I sighed, and went to the tire on the floor, got out one of the shiny cans, found the screw-driver, and pried off the lid. I poked around in the white stuff, and drew out, cautiously, a small dull metal cylinder. It was quite heavy, and I could scratch the metal with my thumb-nail, which seemed to make it lead. Two small wires, neatly coiled, were attached to one end of the cylinder.
Beth had got up to look. "What is it?" she asked.
"I don't know," I said, "but I don't think it would be a good idea to touch the ends of those wires together, at least not with a battery in the circuit."
"But I don't understand-"
"That makes two of us," I said.
Logan's voice was lazy: "I say, old boy-"
I was getting very tired of that accent, phony or genuine. "What is it, old boy?"
"There seems to be a car coming down the canyon. Can't be sure it's headed here, of course, but nevertheless-"
"Oh, Lord!" I said reverently.
We weren't out of the woods, but at least I was beginning to see daylight through the trees ahead. I tucked the little lead cylinder back into its heroin nest, and put the lid back on the can. This gave me something to do while I figured my tactics. You don't ever want to let anyone know you haven't got the answers right at your fingertips.
Then I went over and dropped Martell's automatic on Logan's cot and went out of the cabin without giving any stupid instructions. If he was as good as he was supposed to be-which we'd seen no signs of yet-he'd think of something intelligent to do. If he couldn't think of it himself, he probably wouldn't do it right if I told him.
They came in beautifully, like ducks to the decoys. I was up above them on the hillside, behind a bush, as they bounced into range in their long, air-conditioned Cadillac. There was Fredericks and a driver, the man I'd once seen guarding the door of Fredericks' office at the hotel. They drove right up below me and got out and looked around.
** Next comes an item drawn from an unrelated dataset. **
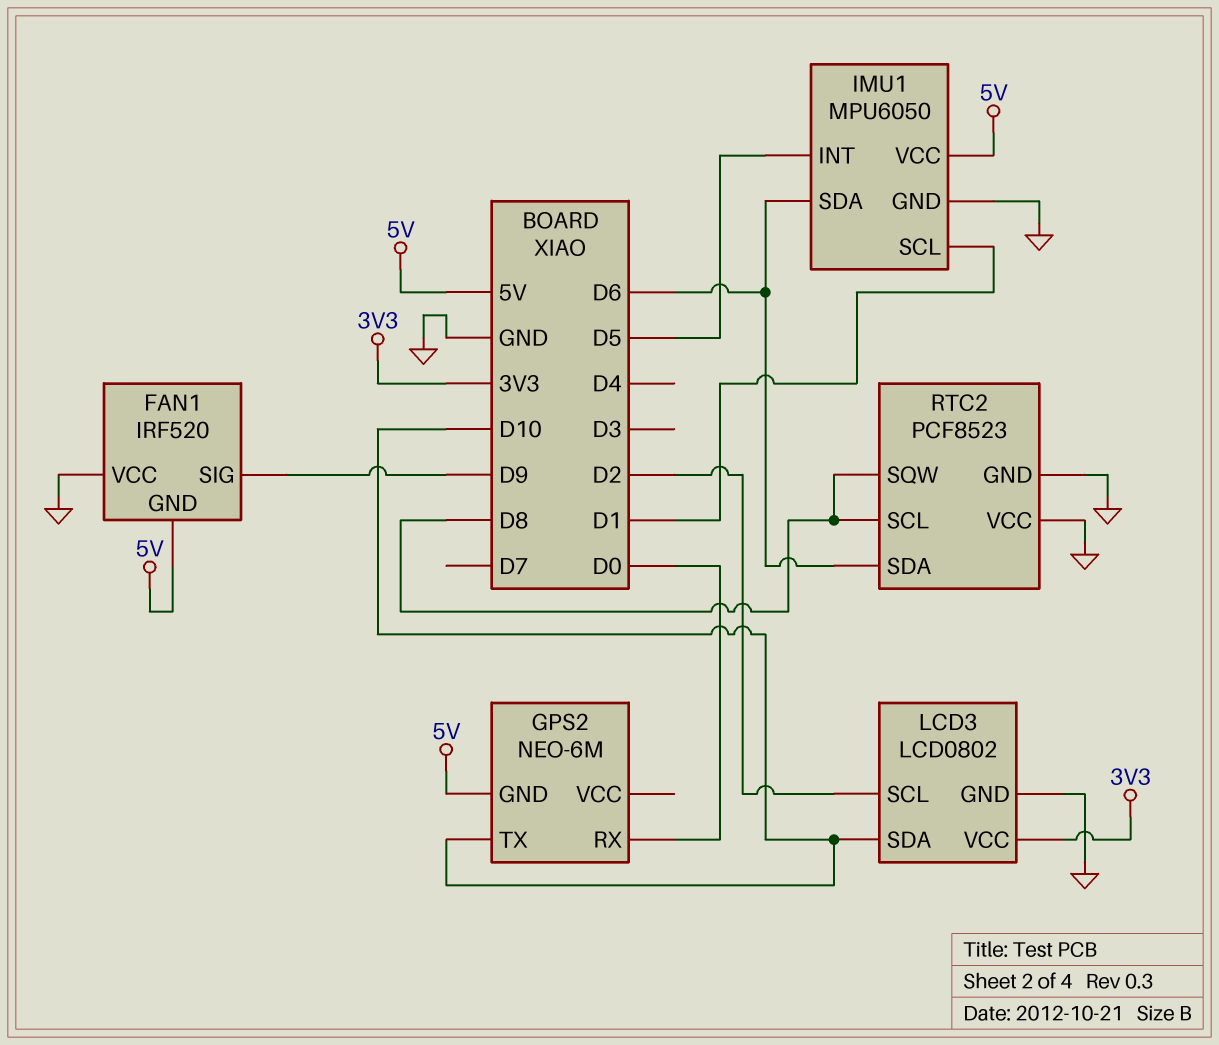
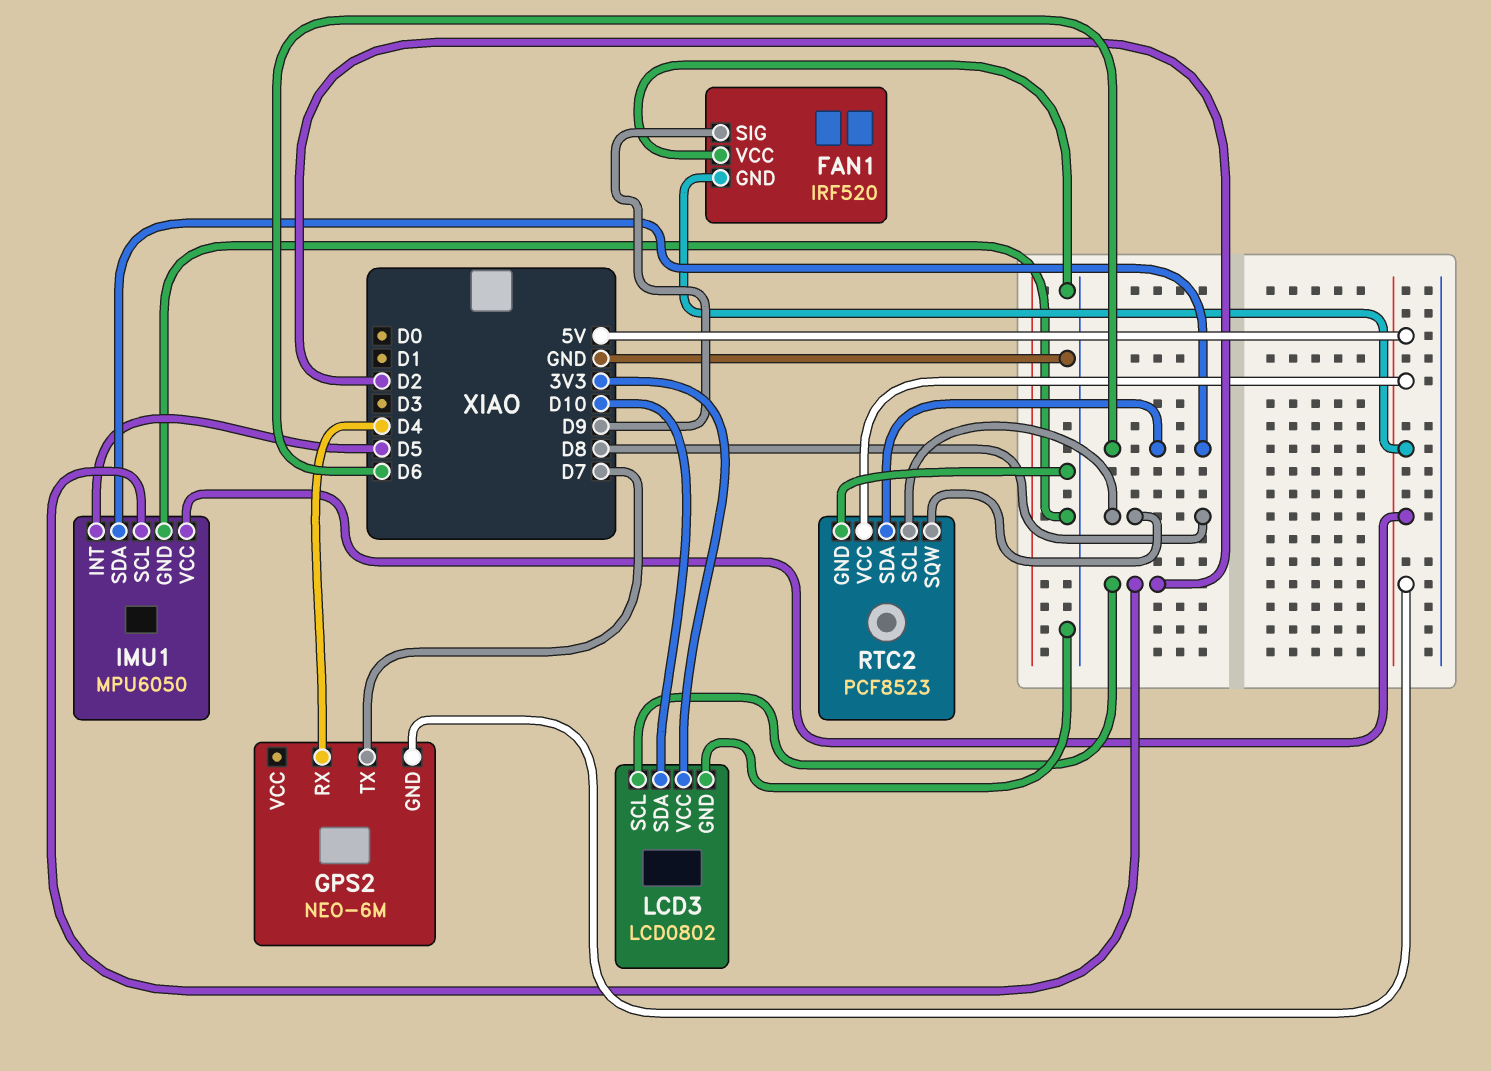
GPS2 pin RX: D0 -> D4
GPS2 pin TX: D10 -> D7
IMU1 pin SCL: D1 -> D2
RTC2 pin VCC: GND -> 5V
"Both cars are here," I heard Fredericks say. "I wonder what the hell-"
From inside the cabin came the shrill, outraged scream of a woman. Logan had thought of something, and Beth had done it. I'd have to pin medals on both of them, later.
The driver laughed. "No wonder they were too busy to hear us coming."
Fredericks said angrily, "Damn it, they can do their womanizing on their own time! I'll teach them to keep me waiting."
I had the driver covered, figuring him to be more dangerous. Fredericks wouldn't have been doing his own shooting for years. It should have been an easy touch, but I had to go and remember Mac's words: at least a semblance of legality, to keep our brother agencies happy. I stood up behind my bush.
"Put your hands up!" I said. "You're both under arrest!"
It was a stupid damn business. There must be some good way of doing it-cops do it all the time, I hear- but obviously that wasn't it. They both dove in different directions, going for their guns.
I got the driver all right, leading him nicely, so that he lunged right into the path of the bullet. Then I swung for Fredericks, and something hit me a hard and paralyzing blow in the right side of the chest.
I tried for the gun with my left hand. There's a stunt known as the Border Shift whereby you transfer a weapon from one hand to the other-a kind of juggling trick. The only trouble is, it doesn't work too damn well when your right arm's out of commission, and when else do you need it? The last time it was actually tried in action, on the record, as far as I know, was when Luke Short, an old-time gambler and a tough one, clipped the hand of some wild-shooting drunk, who then tried the Shift, too, but he didn't make it, either. Luke shot him dead.